[DATASET RECORDS]

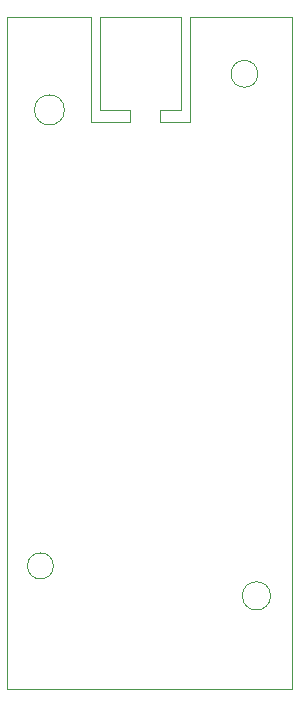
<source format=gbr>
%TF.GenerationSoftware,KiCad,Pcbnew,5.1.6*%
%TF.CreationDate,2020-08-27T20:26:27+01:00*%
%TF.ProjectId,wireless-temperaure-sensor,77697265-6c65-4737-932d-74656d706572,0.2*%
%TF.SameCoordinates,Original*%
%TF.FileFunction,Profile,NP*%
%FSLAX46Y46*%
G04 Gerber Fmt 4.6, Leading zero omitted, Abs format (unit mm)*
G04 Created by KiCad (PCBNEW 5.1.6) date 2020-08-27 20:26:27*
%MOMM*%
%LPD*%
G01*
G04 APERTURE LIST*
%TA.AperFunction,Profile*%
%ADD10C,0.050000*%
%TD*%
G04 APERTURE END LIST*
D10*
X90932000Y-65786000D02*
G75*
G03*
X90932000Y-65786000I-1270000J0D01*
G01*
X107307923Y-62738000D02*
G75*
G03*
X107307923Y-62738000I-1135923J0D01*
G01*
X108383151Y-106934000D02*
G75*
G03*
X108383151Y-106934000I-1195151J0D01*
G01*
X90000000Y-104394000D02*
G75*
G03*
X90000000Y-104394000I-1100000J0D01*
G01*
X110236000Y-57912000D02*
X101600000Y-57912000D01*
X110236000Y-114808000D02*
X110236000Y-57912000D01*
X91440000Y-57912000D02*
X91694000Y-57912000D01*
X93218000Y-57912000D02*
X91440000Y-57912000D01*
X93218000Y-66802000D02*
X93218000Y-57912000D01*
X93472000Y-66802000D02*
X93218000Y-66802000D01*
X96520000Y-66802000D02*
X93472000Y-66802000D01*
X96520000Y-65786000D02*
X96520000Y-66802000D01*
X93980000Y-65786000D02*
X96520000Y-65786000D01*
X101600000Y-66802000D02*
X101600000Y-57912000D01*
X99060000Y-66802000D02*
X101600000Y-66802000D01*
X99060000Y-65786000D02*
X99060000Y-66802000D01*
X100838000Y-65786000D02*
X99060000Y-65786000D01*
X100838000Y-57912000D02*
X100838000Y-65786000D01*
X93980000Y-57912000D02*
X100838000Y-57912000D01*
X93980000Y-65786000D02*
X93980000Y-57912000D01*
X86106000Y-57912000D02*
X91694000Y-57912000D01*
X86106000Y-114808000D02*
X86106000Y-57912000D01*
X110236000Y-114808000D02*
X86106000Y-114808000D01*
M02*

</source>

[/DATASET RECORDS]

Lines in the records above that carry the word "KiCad" are to be located and copied.

FINAL ANSWER
%TF.GenerationSoftware,KiCad,Pcbnew,5.1.6*%
G04 Created by KiCad (PCBNEW 5.1.6) date 2020-08-27 20:26:27*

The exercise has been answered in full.